In that case, Mattrick will find plenty to like at Zynga. The company is struggling to prove that it is a real business rather than a group of people who once made a popular Facebook game about farming. Last month Zynga cut 520 positions and closed offices in New York and Los Angeles. Its strongest business prospect may be the hope that more state legislators hurry up and legalize online gambling.
But the basic dynamic in the gaming industry, high brow or low, is identifying and nurturing hit titles, according to Baker—and Mattrick has a long history of doing so. Zynga has displayed something of a tin ear. To wit: the $200 million acquisition of OMGPOP, which made Draw Something, a smartphone game that held the interest of the public for about 48 hours after the checks cleared. His new company could use Mattrick’s help: “There’s elements that are transferable from Xbox’s business to Zynga’s,” says Baker.
Microsoft hasn’t been without its own stumbles recently. Mattrick was criticized for the controversial rollout of the Xbox One and was forced to backtrack. More fundamentally, the console business is being threatened by the same mobile devices that have befuddled Zynga.

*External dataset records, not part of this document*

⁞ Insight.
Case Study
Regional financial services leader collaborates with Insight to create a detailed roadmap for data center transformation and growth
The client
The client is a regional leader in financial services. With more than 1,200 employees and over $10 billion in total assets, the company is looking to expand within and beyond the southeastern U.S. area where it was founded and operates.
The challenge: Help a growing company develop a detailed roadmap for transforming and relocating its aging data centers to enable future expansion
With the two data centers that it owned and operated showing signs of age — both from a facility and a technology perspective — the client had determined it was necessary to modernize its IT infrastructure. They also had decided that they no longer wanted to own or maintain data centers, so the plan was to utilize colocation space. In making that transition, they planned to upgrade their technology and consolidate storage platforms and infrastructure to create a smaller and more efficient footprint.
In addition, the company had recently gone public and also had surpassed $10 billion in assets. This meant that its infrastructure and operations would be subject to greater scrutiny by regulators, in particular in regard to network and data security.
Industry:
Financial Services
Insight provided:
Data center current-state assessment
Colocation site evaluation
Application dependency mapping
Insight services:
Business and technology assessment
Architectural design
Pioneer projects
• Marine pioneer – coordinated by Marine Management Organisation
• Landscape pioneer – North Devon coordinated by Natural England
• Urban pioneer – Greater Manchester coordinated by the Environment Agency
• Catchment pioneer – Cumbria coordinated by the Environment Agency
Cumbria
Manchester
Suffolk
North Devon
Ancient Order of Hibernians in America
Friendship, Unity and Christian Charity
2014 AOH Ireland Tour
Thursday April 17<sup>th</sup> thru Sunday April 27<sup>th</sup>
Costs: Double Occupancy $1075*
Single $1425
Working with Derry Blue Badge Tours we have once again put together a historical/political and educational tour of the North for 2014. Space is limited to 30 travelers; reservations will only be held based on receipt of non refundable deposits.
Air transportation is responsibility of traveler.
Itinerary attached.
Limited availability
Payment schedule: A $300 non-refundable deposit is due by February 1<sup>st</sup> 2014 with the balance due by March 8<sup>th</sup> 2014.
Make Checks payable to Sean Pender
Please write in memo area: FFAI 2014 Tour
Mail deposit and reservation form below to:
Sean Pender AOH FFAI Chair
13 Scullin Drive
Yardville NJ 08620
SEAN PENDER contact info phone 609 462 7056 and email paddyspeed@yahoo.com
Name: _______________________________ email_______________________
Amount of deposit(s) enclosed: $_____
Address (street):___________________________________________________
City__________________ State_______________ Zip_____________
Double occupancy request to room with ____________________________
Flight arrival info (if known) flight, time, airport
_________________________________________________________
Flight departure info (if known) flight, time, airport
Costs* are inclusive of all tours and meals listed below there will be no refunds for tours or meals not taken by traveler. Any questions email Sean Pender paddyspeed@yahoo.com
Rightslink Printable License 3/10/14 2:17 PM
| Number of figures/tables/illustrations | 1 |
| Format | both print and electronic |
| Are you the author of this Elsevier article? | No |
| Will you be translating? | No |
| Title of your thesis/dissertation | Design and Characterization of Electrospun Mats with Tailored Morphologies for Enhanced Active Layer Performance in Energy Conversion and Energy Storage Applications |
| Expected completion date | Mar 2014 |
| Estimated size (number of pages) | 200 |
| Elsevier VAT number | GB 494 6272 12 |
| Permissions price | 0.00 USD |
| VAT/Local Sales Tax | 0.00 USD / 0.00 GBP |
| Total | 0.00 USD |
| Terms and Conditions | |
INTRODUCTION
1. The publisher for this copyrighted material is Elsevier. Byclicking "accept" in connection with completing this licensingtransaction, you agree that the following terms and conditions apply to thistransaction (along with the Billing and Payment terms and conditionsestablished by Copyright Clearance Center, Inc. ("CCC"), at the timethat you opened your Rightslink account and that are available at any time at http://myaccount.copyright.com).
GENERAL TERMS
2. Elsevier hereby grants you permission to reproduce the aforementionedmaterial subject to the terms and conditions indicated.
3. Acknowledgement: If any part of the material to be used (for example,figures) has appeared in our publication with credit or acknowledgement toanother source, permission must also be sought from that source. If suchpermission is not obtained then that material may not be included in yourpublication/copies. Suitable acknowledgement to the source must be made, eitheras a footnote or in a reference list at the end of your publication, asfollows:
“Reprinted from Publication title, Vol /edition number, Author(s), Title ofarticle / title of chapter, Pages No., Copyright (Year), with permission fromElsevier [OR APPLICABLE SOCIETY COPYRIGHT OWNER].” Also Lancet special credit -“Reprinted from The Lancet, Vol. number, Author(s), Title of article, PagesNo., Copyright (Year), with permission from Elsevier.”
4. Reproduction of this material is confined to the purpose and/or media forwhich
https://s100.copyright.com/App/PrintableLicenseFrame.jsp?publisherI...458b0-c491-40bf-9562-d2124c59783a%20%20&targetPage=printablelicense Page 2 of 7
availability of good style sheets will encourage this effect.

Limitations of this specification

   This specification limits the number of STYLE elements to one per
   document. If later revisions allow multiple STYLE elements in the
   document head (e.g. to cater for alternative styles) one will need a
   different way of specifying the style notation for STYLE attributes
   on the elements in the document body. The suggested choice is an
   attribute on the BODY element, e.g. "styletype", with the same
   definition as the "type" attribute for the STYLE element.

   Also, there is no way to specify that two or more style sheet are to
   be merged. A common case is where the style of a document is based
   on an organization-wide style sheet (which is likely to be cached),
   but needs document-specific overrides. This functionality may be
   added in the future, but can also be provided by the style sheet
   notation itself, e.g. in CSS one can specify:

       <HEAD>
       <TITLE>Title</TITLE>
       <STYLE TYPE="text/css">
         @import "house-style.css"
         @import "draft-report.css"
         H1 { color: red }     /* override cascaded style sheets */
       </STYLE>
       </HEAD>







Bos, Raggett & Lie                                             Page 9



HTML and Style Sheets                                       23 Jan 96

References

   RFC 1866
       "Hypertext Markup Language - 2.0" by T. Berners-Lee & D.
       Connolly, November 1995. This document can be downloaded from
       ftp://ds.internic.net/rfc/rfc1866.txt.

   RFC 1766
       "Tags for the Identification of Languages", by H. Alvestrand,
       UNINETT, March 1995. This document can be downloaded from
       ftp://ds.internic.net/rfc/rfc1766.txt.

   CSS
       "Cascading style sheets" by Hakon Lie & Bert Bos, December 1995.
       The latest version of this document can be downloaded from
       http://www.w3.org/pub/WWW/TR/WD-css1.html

And who will mind the store now that Mattrick’s gone? It seems to be Steve Ballmer, at least for now. Microsoft’s chief executive said the Xbox team will report directly to him as it gets ready for the new console to go on sale this holiday season. With Mattrick a memory, Ballmer almost seems eager to bid adieu to gaming, too. He released a statement describing Mattrick’s main contribution to Microsoft as helping the company focus its sights on bigger prizes than mere gamers. “We released fantastic games, and, most importantly, we expanded Xbox to go beyond great gaming to deliver all the entertainment people want—sports, music, movies, live television and much more,” Ballmer wrote.